▶ [WORK TO BE COMPLETED] Write out, word for word, the lines in the records that start with the line containing "brasileiros sobre a" and go on through the line containing "a redução de", including both of those lines.

*** DATA FOR THIS TASK ***

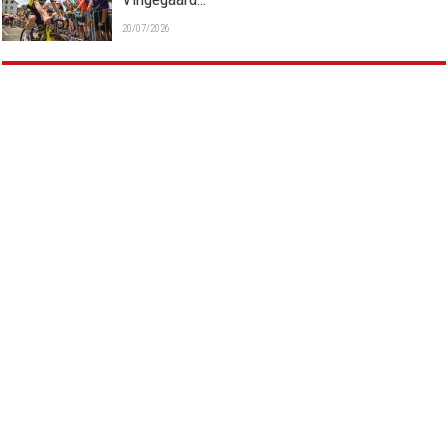
20/07/2026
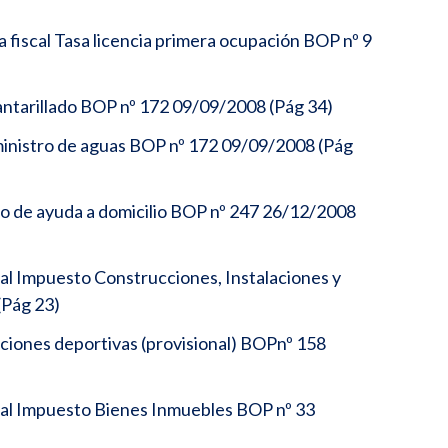
fiscal Tasa licencia primera ocupación BOP nº 9
antarillado BOP nº 172 09/09/2008 (Pág 34)
ministro de aguas BOP nº 172 09/09/2008 (Pág
io de ayuda a domicilio BOP nº 247 26/12/2008
al Impuesto Construcciones, Instalaciones y
(Pág 23)
aciones deportivas (provisional) BOPnº 158
al Impuesto Bienes Inmuebles BOP nº 33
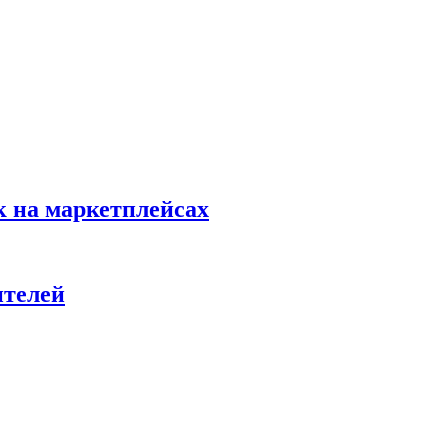
к на маркетплейсах
ителей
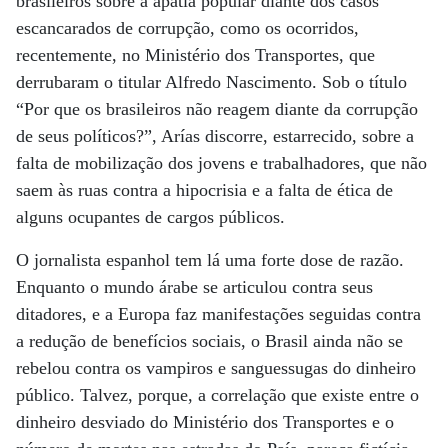
brasileiros sobre a apatia popular diante dos casos
escancarados de corrupção, como os ocorridos,
recentemente, no Ministério dos Transportes, que
derrubaram o titular Alfredo Nascimento. Sob o título
“Por que os brasileiros não reagem diante da corrupção
de seus políticos?”, Arías discorre, estarrecido, sobre a
falta de mobilização dos jovens e trabalhadores, que não
saem às ruas contra a hipocrisia e a falta de ética de
alguns ocupantes de cargos públicos.
O jornalista espanhol tem lá uma forte dose de razão.
Enquanto o mundo árabe se articulou contra seus
ditadores, e a Europa faz manifestações seguidas contra
a redução de benefícios sociais, o Brasil ainda não se
rebelou contra os vampiros e sanguessugas do dinheiro
público. Talvez, porque, a correlação que existe entre o
dinheiro desviado do Ministério dos Transportes e o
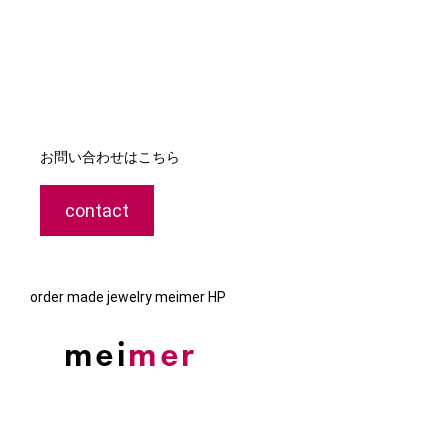
お問い合わせはこちら
contact
order made jewelry meimer HP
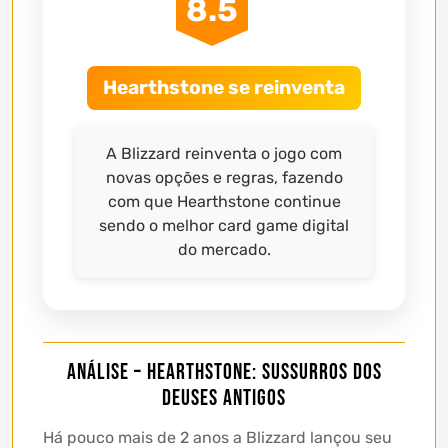
8.5
Hearthstone se reinventa
A Blizzard reinventa o jogo com
novas opções e regras, fazendo
com que Hearthstone continue
sendo o melhor card game digital
do mercado.
Análise – Hearthstone: Sussurros dos
Deuses Antigos
Há pouco mais de 2 anos a Blizzard lançou seu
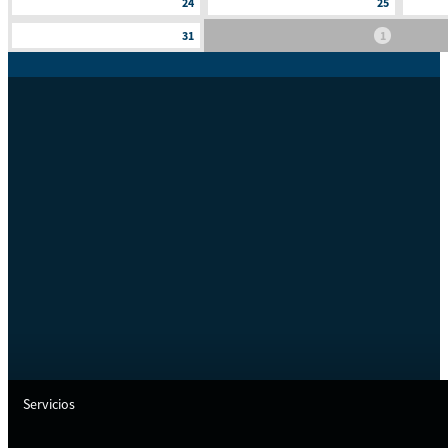
24
25
31
1
Servicios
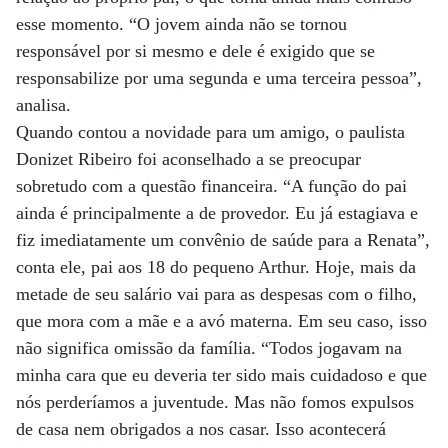
esse momento. “O jovem ainda não se tornou
responsável por si mesmo e dele é exigido que se
responsabilize por uma segunda e uma terceira pessoa”,
analisa.
Quando contou a novidade para um amigo, o paulista
Donizet Ribeiro foi aconselhado a se preocupar
sobretudo com a questão financeira. “A função do pai
ainda é principalmente a de provedor. Eu já estagiava e
fiz imediatamente um convênio de saúde para a Renata”,
conta ele, pai aos 18 do pequeno Arthur. Hoje, mais da
metade de seu salário vai para as despesas com o filho,
que mora com a mãe e a avó materna. Em seu caso, isso
não significa omissão da família. “Todos jogavam na
minha cara que eu deveria ter sido mais cuidadoso e que
nós perderíamos a juventude. Mas não fomos expulsos
de casa nem obrigados a nos casar. Isso acontecerá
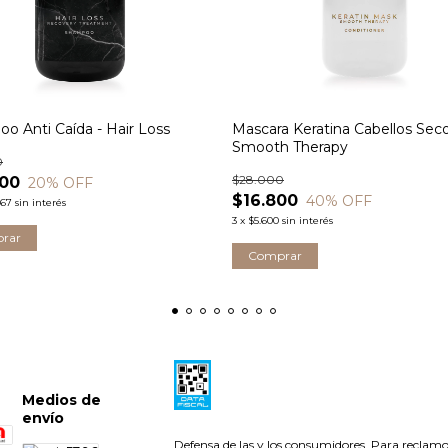
o Anti Caída - Hair Loss
Mascara Keratina Cabellos Seco
Smooth Therapy
0
$28.000
400
20
% OFF
$16.800
40
% OFF
,67
sin interés
3
x
$5.600
sin interés
Medios de
envío
Defensa de las y los consumidores. Para reclam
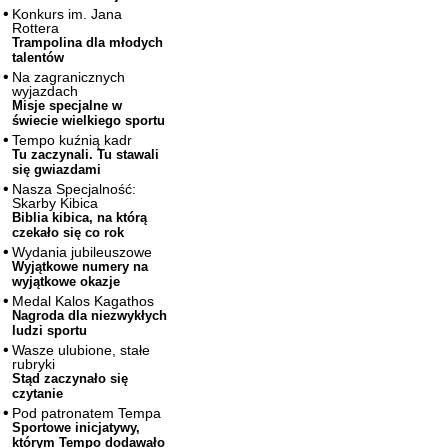
Konkurs im. Jana
Rottera
Trampolina dla młodych
talentów
Na zagranicznych
wyjazdach
Misje specjalne w
świecie wielkiego sportu
Tempo kuźnią kadr
Tu zaczynali. Tu stawali
się gwiazdami
Nasza Specjalność:
Skarby Kibica
Biblia kibica, na którą
czekało się co rok
Wydania jubileuszowe
Wyjątkowe numery na
wyjątkowe okazje
Medal Kalos Kagathos
Nagroda dla niezwykłych
ludzi sportu
Wasze ulubione, stałe
rubryki
Stąd zaczynało się
czytanie
Pod patronatem Tempa
Sportowe inicjatywy,
którym Tempo dodawało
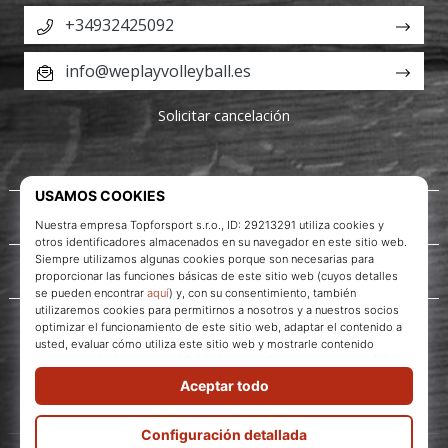
+34932425092
info@weplayvolleyball.es
Solicitar cancelación
Acerca de nosotros
Servicio al cliente
WePlayVolleyball.es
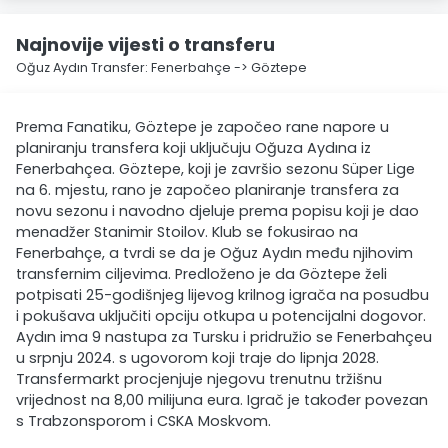
Najnovije vijesti o transferu
Oğuz Aydın Transfer: Fenerbahçe -> Göztepe
Prema Fanatiku, Göztepe je započeo rane napore u
planiranju transfera koji uključuju Oğuza Aydına iz
Fenerbahçea. Göztepe, koji je završio sezonu Süper Lige
na 6. mjestu, rano je započeo planiranje transfera za
novu sezonu i navodno djeluje prema popisu koji je dao
menadžer Stanimir Stoilov. Klub se fokusirao na
Fenerbahçe, a tvrdi se da je Oğuz Aydın među njihovim
transfernim ciljevima. Predloženo je da Göztepe želi
potpisati 25-godišnjeg lijevog krilnog igrača na posudbu
i pokušava uključiti opciju otkupa u potencijalni dogovor.
Aydın ima 9 nastupa za Tursku i pridružio se Fenerbahçeu
u srpnju 2024. s ugovorom koji traje do lipnja 2028.
Transfermarkt procjenjuje njegovu trenutnu tržišnu
vrijednost na 8,00 milijuna eura. Igrač je također povezan
s Trabzonsporom i CSKA Moskvom.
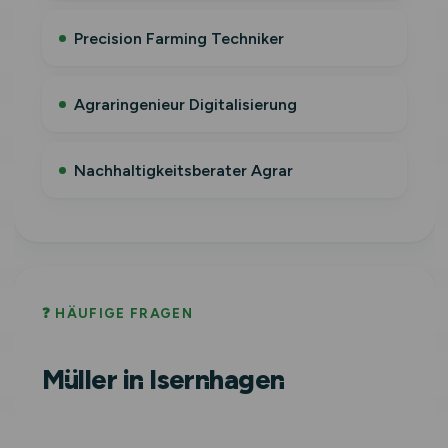
Precision Farming Techniker
Agraringenieur Digitalisierung
Nachhaltigkeitsberater Agrar
❓ HÄUFIGE FRAGEN
Müller in Isernhagen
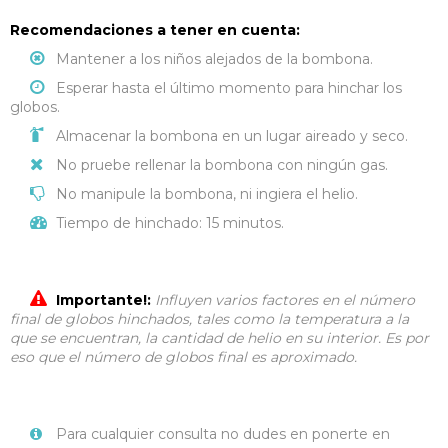
Recomendaciones a tener en cuenta:
Mantener a los niños alejados de la bombona.
Esperar hasta el último momento para hinchar los
globos.
Almacenar la bombona en un lugar aireado y seco.
No pruebe rellenar la bombona con ningún gas.
No manipule la bombona, ni ingiera el helio.
Tiempo de hinchado: 15 minutos.
Importante!:
Influyen varios factores en el número
final de globos hinchados, tales como la temperatura a la
que se encuentran, la cantidad de helio en su interior. Es por
eso que el número de globos final es aproximado.
Para cualquier consulta no dudes en ponerte en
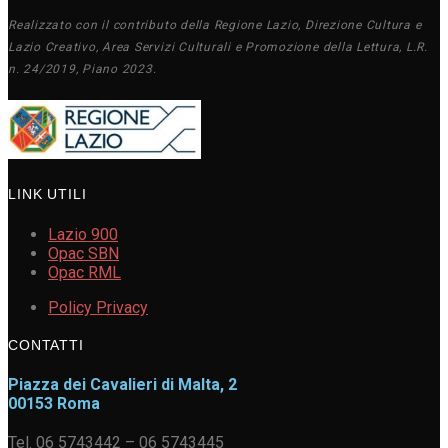
Realizzato con il contributo della Regione Lazio, Direzione Cultura e
Lazio Creativo, Area Servizi Culturali e Promozione della Lettura, L.R.
n. 24/2019, Piano 2023.
LINK UTILI
Lazio 900
Opac SBN
Opac RML
Policy Privacy
CONTATTI
Piazza dei Cavalieri di Malta, 2
00153 Roma
Tel. 06 5743442 – 06 5743445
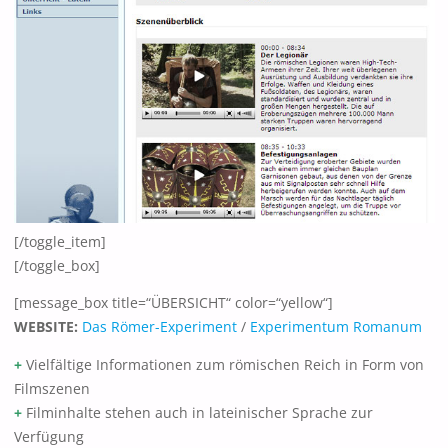
[/toggle_item]
[/toggle_box]
[message_box title=“ÜBERSICHT“ color=“yellow“]
WEBSITE:
Das Römer-Experiment
/
Experimentum Romanum
+
Vielfältige Informationen zum römischen Reich in Form von
Filmszenen
+
Filminhalte stehen auch in lateinischer Sprache zur
Verfügung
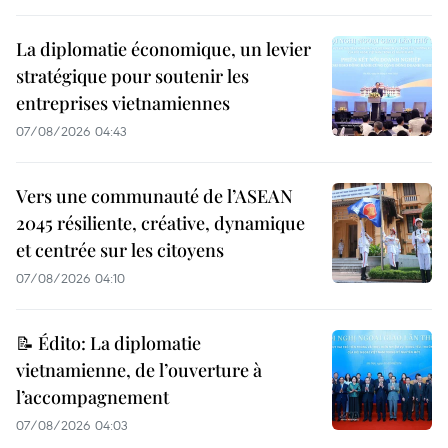
La diplomatie économique, un levier
stratégique pour soutenir les
entreprises vietnamiennes
07/08/2026 04:43
Vers une communauté de l’ASEAN
2045 résiliente, créative, dynamique
et centrée sur les citoyens
07/08/2026 04:10
📝 Édito: La diplomatie
vietnamienne, de l’ouverture à
l’accompagnement
07/08/2026 04:03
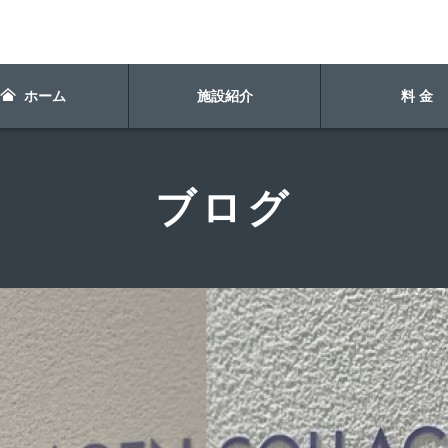
ホーム
施設紹介
料 金
ブログ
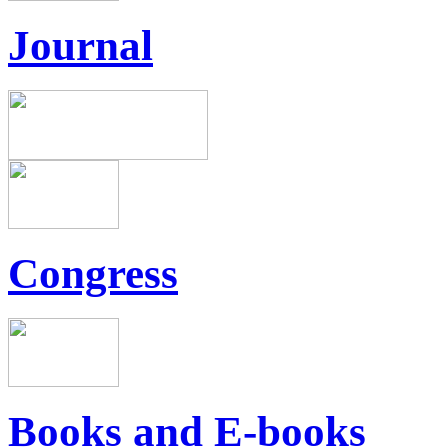
Journal
Congress
Books and E-books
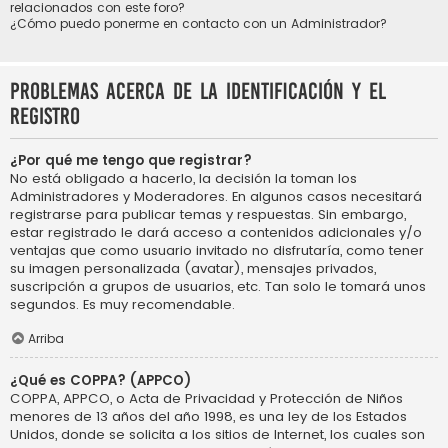
relacionados con este foro?
¿Cómo puedo ponerme en contacto con un Administrador?
Problemas acerca de la identificación y el
registro
¿Por qué me tengo que registrar?
No está obligado a hacerlo, la decisión la toman los
Administradores y Moderadores. En algunos casos necesitará
registrarse para publicar temas y respuestas. Sin embargo,
estar registrado le dará acceso a contenidos adicionales y/o
ventajas que como usuario invitado no disfrutaría, como tener
su imagen personalizada (avatar), mensajes privados,
suscripción a grupos de usuarios, etc. Tan solo le tomará unos
segundos. Es muy recomendable.
Arriba
¿Qué es COPPA? (APPCO)
COPPA, APPCO, o Acta de Privacidad y Protección de Niños
menores de 13 años del año 1998, es una ley de los Estados
Unidos, donde se solicita a los sitios de Internet, los cuales son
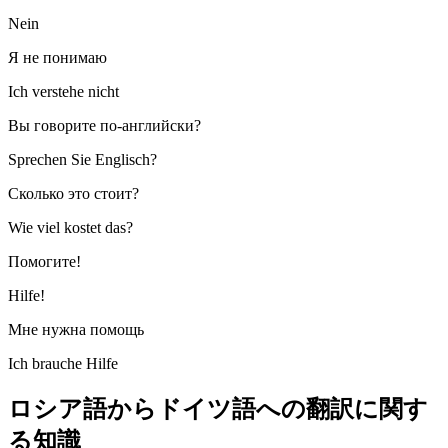
Nein
Я не понимаю
Ich verstehe nicht
Вы говорите по-английски?
Sprechen Sie Englisch?
Сколько это стоит?
Wie viel kostet das?
Помогите!
Hilfe!
Мне нужна помощь
Ich brauche Hilfe
ロシア語からドイツ語への翻訳に関す
る知識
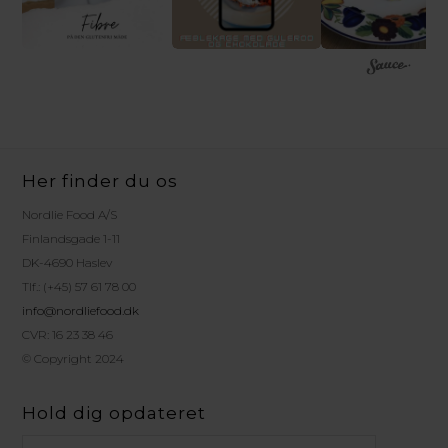
Her finder du os
Nordlie Food A/S
Finlandsgade 1-11
DK-4690 Haslev
Tlf.: (+45) 57 61 78 00
info@nordliefood.dk
CVR: 16 23 38 46
© Copyright 2024
Hold dig opdateret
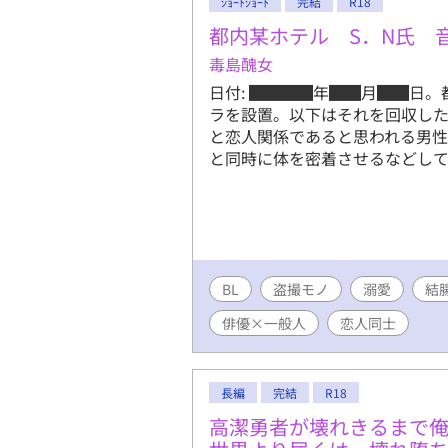
ｼｮｰﾄｼｮｰﾄ
完結
R18
都内某ホテル S．N氏 
毒島醜女
日付: ████年██月██日
ラを設置。以下はそれを回収した
と恋人関係であると思われる男
と同時に体を密着させるなどし
BL
盗撮モノ
溺愛
結
俳優×一般人
恋人同士
長編
完結
R18
高潔勇者が壊れきるまで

*** End of DATA FOR THIS TASK ***

▶ [PROBLEM SOLUTION]
brasileiros sobre a apatia popular diante dos casos
escancarados de corrupção, como os ocorridos,
recentemente, no Ministério dos Transportes, que
derrubaram o titular Alfredo Nascimento. Sob o título
“Por que os brasileiros não reagem diante da corrupção
de seus políticos?”, Arías discorre, estarrecido, sobre a
falta de mobilização dos jovens e trabalhadores, que não
saem às ruas contra a hipocrisia e a falta de ética de
alguns ocupantes de cargos públicos.
O jornalista espanhol tem lá uma forte dose de razão.
Enquanto o mundo árabe se articulou contra seus
ditadores, e a Europa faz manifestações seguidas contra
a redução de benefícios sociais, o Brasil ainda não se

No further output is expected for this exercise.